Luiz Antônio Prósperi – 1 agosto 2025 (12h07) –

Copa do Brasil paga ao campeão algo perto de R$ 100 milhões na soma geral de fases e premiação. Grana alta. Qual clube brasileiro desprezaria essa fábula? Nenhum. Apontada como a mais democrática das competições nacionais, a CB não é levada a sério por clubes bem estabelecidos. Aos pequenos, aninhados nas Séries B e C, e aos encrencados na temporada da Série A, a Copa do Brasil é uma dádiva. Uma boia de salvação. Jogos de ida das oitavas de final, disputados entre quarta-feira (30/7) e quinta-feira (31/7), mostram até onde vai o interesse real pela taça.

São Paulo, Flamengo e Cruzeiro não usaram o que têm de melhor no grupo de jogadores nesses jogos de ida das oitavas. Corinthians e Palmeiras, sim. Mas por outros motivos. Palmeiras teve time titular por se tratar de um clássico contra o principal rival. Prejuízo: perde zagueiro Bruno Fuchs por fadiga muscular.

Corinthians também jogou com todos titulares. E mais: lascado na Série A em se tratando na disputa pelo título, tem na Copa do Brasil a última corda contra areia movediça.

São Paulo, de elenco curto, usa reservas e meninos de Cotia contra o Athlético-PR e mesmo assim fica sem Wendel com lesão muscular ainda no primeiro tempo. E o Furacão, em apuros na Série B, também joga com os reservas no Morumbis.

Flamengo desmonta seu meio-campo no Maracanã diante do Atlético-MG. Expõe sua zaga ao ridículo, como no erro na saída de bola contra o Galo, por não ter bons reservas  no setor e sofre a derrota. Fla deixa claro que a CB não é prioridade. Aposta maior é o Brasileirão e, segundo plano, a Libertadores.
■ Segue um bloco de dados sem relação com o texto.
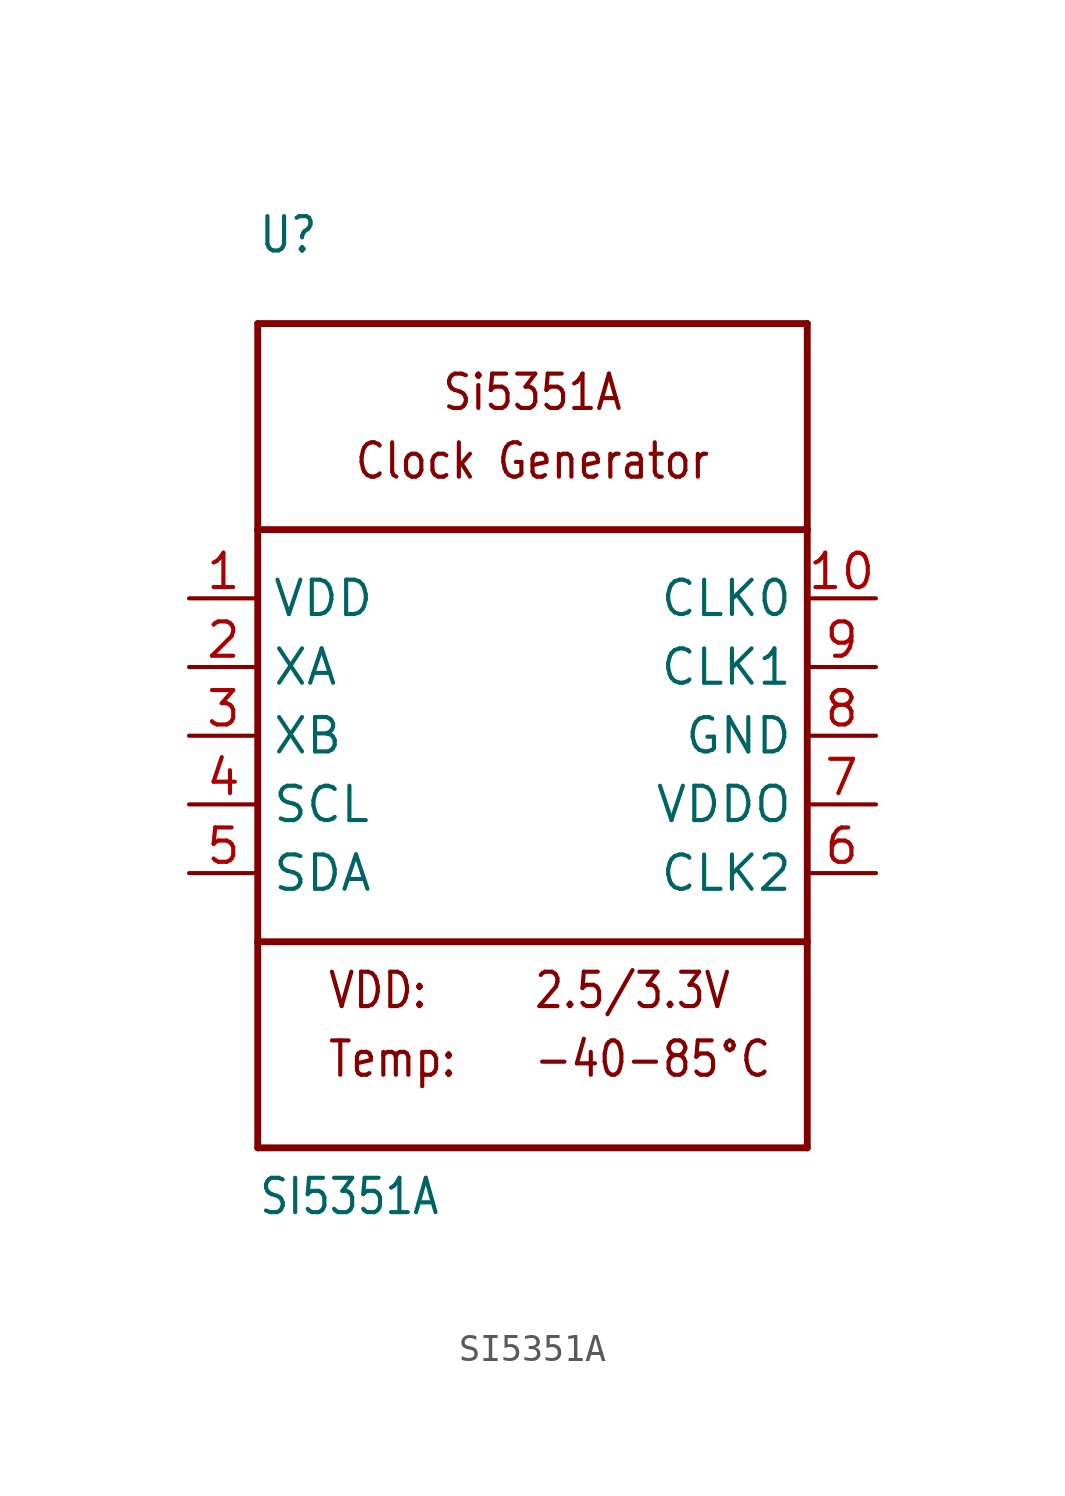
<source format=kicad_sym>
(kicad_symbol_lib
  (version 20211014)
  (generator kicad_symbol_editor)
  (symbol "SI5351A"
    (property "Reference" "U"
      (at -10.16 17.78 0)
      (effects (font (size 1.27 1.079)) (justify left bottom)))
    (property "Value" "SI5351A"
      (at -10.16 -17.78 0)
      (effects (font (size 1.27 1.079)) (justify left bottom)))
    (property "ki_locked" ""
      (at 0 0 0)
      (effects (font (size 1.27 1.27))))
    (symbol "SI5351A_1_0"
      (polyline (pts (xy -10.16 -15.24) (xy 10.16 -15.24)) (stroke (width 0.254) (type default) (color 0 0 0 0)) (fill (type none)))
      (polyline (pts (xy -10.16 -7.62) (xy -10.16 -15.24)) (stroke (width 0.254) (type default) (color 0 0 0 0)) (fill (type none)))
      (polyline (pts (xy -10.16 -7.62) (xy -10.16 7.62)) (stroke (width 0.254) (type default) (color 0 0 0 0)) (fill (type none)))
      (polyline (pts (xy -10.16 7.62) (xy -10.16 15.24)) (stroke (width 0.254) (type default) (color 0 0 0 0)) (fill (type none)))
      (polyline (pts (xy -10.16 7.62) (xy 10.16 7.62)) (stroke (width 0.254) (type default) (color 0 0 0 0)) (fill (type none)))
      (polyline (pts (xy -10.16 15.24) (xy 10.16 15.24)) (stroke (width 0.254) (type default) (color 0 0 0 0)) (fill (type none)))
      (polyline (pts (xy 10.16 -15.24) (xy 10.16 -7.62)) (stroke (width 0.254) (type default) (color 0 0 0 0)) (fill (type none)))
      (polyline (pts (xy 10.16 -7.62) (xy -10.16 -7.62)) (stroke (width 0.254) (type default) (color 0 0 0 0)) (fill (type none)))
      (polyline (pts (xy 10.16 7.62) (xy 10.16 -7.62)) (stroke (width 0.254) (type default) (color 0 0 0 0)) (fill (type none)))
      (polyline (pts (xy 10.16 15.24) (xy 10.16 7.62)) (stroke (width 0.254) (type default) (color 0 0 0 0)) (fill (type none)))
      (text "-40-85°C" (at 0 -12.7 0) (effects (font (size 1.27 1.079)) (justify left bottom)))
      (text "2.5/3.3V" (at 0 -10.16 0) (effects (font (size 1.27 1.079)) (justify left bottom)))
      (text "Clock Generator" (at 0 10.16 0) (effects (font (size 1.27 1.079))))
      (text "Si5351A" (at 0 12.7 0) (effects (font (size 1.27 1.079))))
      (text "Temp:" (at -7.62 -12.7 0) (effects (font (size 1.27 1.079)) (justify left bottom)))
      (text "VDD:" (at -7.62 -10.16 0) (effects (font (size 1.27 1.079)) (justify left bottom)))
      (pin power_in line (at -12.7 5.08 0) (length 2.54) (name "VDD" (effects (font (size 1.27 1.27)))) (number "1" (effects (font (size 1.27 1.27)))))
      (pin output line (at 12.7 5.08 180) (length 2.54) (name "CLK0" (effects (font (size 1.27 1.27)))) (number "10" (effects (font (size 1.27 1.27)))))
      (pin input line (at -12.7 2.54 0) (length 2.54) (name "XA" (effects (font (size 1.27 1.27)))) (number "2" (effects (font (size 1.27 1.27)))))
      (pin input line (at -12.7 0 0) (length 2.54) (name "XB" (effects (font (size 1.27 1.27)))) (number "3" (effects (font (size 1.27 1.27)))))
      (pin input line (at -12.7 -2.54 0) (length 2.54) (name "SCL" (effects (font (size 1.27 1.27)))) (number "4" (effects (font (size 1.27 1.27)))))
      (pin bidirectional line (at -12.7 -5.08 0) (length 2.54) (name "SDA" (effects (font (size 1.27 1.27)))) (number "5" (effects (font (size 1.27 1.27)))))
      (pin output line (at 12.7 -5.08 180) (length 2.54) (name "CLK2" (effects (font (size 1.27 1.27)))) (number "6" (effects (font (size 1.27 1.27)))))
      (pin power_in line (at 12.7 -2.54 180) (length 2.54) (name "VDDO" (effects (font (size 1.27 1.27)))) (number "7" (effects (font (size 1.27 1.27)))))
      (pin power_in line (at 12.7 0 180) (length 2.54) (name "GND" (effects (font (size 1.27 1.27)))) (number "8" (effects (font (size 1.27 1.27)))))
      (pin output line (at 12.7 2.54 180) (length 2.54) (name "CLK1" (effects (font (size 1.27 1.27)))) (number "9" (effects (font (size 1.27 1.27))))))))
</source>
Atlético-MG faz o inverso. Perambulando na parte debaixo da tabela do Brasileirão, encara a Copa como de suma importância na temporada. Arrisca com todos titulares no Maracanã e sai fortalecido com a vitória.

Cruzeiro vem com time misto contra CSA. Não empolga e fica no empate no Mineirão. Frustrante. Qual a intenção do Cruzeiro na CB?

Fluminense, natimorto no Brasileirão com quatro derrotas consecutivas, ressuscita na Copa do Brasil ao encanar espírito do Mundial de Clubes, quando foi semifinalista, e vence o Inter no Beira-Rio. Está na cara que o Flu quer a CB.

O Inter, nem tanto. Tem a Libertadores como fonte de inspiração e a próxima parada é com o Flamengo.

Síntese disso tudo aí aos que não priorizam a Copa do Brasil é o enorme prejuízo de times que perdem jogadores lesionados, desgate físico da maioria e efeito moral negativo nas derrotas. Nesse momento a CB é um estorvo no calendário que já na próxima semana terá os confrontos das oitavas de final da Libertadores.

O que fazer? Nada, na avaliação da CBF. A entidade paga alto para valorizar a Copa e entende que a montanha de dinheiro é suficiente para atrair os competidores. Calendário nacional que se exploda.

Treinadores na sua maioria e jogadores, um pouco menos, condenam excesso de jogos. Se submetem ao sacrifício e pagam a conta. É uma fábrica de esgarçar músculos.

Culpam calendário apertado com a Copa do Brasil, Libertadores e Brasileirão confinados em um mesmo mês. E vai ser assim até o fim do ano. Temporada do futebol brasileiro só acaba dia 21 de dezembro.

Por isso, fica a pergunta: Copa do Brasil, a quem interessa?